The Cryptococcus neoformans STRIPAK complex controls genome stability, sexual development, and virulence

The eukaryotic serine/threonine protein phosphatase PP2A is a heterotrimeric enzyme composed of a scaffold A subunit, a regulatory B subunit, and a catalytic C subunit. Of the four known B subunits, the B”’ subunit (known as striatin) interacts with the multi-protein striatin-interacting phosphatase and kinase (STRIPAK) complex. Orthologs of STRIPAK components were identified in Cryptococcus neoformans , namely PP2AA/Tpd3, PP2AC/Pph22, PP2AB/Far8, STRIP/Far11, SLMAP/Far9, and Mob3. Structural modeling, protein domain analysis, and detected protein-protein interactions suggest C . neoformans STRIPAK is assembled similarly to the human and fungal orthologs. Here, STRIPAK components Pph22, Far8, and Mob3 were functionally characterized. Whole-genome sequencing revealed that mutations in STRIPAK complex subunits lead to increased segmental and chromosomal aneuploidy, suggesting STRIPAK functions in maintaining genome stability. We demonstrate that PPH22 is a haploinsufficient gene: heterozygous PPH22/pph22 Δ mutant diploid strains exhibit defects in hyphal growth and sporulation and have a significant fitness disadvantage when grown in competition against a wild-type diploid. Deletion mutants pph22 Δ, far8 Δ, and mob3 Δ exhibit defects in mating and sexual differentiation, including impaired hyphae, basidia, and basidiospore production. Loss of either PPH22 or FAR8 in a haploid background leads to growth defects at 30°C, severely reduced growth at elevated temperature, abnormal cell morphology, and impaired virulence.

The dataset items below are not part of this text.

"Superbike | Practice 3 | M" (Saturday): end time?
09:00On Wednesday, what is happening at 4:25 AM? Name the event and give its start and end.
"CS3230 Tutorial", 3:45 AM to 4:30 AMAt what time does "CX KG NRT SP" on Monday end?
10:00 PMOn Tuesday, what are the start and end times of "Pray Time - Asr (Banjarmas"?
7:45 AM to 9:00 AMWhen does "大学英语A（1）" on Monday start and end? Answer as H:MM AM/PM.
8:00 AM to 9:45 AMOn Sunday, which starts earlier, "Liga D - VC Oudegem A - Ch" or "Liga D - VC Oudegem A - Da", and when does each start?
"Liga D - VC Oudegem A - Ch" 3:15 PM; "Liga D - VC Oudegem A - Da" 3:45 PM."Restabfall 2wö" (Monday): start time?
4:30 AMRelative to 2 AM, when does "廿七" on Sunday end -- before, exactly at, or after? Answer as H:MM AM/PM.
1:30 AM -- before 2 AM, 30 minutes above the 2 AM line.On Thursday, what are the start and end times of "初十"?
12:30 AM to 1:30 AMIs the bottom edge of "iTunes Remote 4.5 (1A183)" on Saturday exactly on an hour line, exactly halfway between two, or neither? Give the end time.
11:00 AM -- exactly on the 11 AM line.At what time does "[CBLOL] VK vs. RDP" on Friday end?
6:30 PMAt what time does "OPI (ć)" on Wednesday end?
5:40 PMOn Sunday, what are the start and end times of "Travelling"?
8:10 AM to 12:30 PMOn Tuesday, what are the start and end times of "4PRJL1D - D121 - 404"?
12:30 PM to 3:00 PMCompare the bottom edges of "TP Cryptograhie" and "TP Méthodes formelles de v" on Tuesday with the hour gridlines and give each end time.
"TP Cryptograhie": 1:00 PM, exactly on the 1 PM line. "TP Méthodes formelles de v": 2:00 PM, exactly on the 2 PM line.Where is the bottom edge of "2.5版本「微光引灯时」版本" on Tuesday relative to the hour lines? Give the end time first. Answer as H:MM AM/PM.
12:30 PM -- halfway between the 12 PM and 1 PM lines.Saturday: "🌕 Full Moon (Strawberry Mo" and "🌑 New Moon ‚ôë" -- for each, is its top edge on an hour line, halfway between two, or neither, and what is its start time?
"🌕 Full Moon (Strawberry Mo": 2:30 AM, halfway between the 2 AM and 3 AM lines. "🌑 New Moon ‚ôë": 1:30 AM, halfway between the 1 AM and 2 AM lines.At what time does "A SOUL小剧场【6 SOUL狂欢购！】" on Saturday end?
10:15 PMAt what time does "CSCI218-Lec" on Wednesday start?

Additionally, pph22 Δ strains frequently accumulate suppressor mutations that result in overexpression of another putative PP2A catalytic subunit, PPG1 . The pph22 Δ and far8 Δ mutants are also unable to grow in the presence of the calcineurin inhibitors cyclosporine A or FK506, and thus these mutations are synthetically lethal with loss of calcineurin activity. Conversely, mob3 Δ mutants display increased thermotolerance, capsule production, and melanization, and are hypervirulent in a murine infection model. Taken together, these findings reveal that the C . neoformans STRIPAK complex plays an important role in genome stability, vegetative growth, sexual development, and virulence in this prominent human fungal pathogen.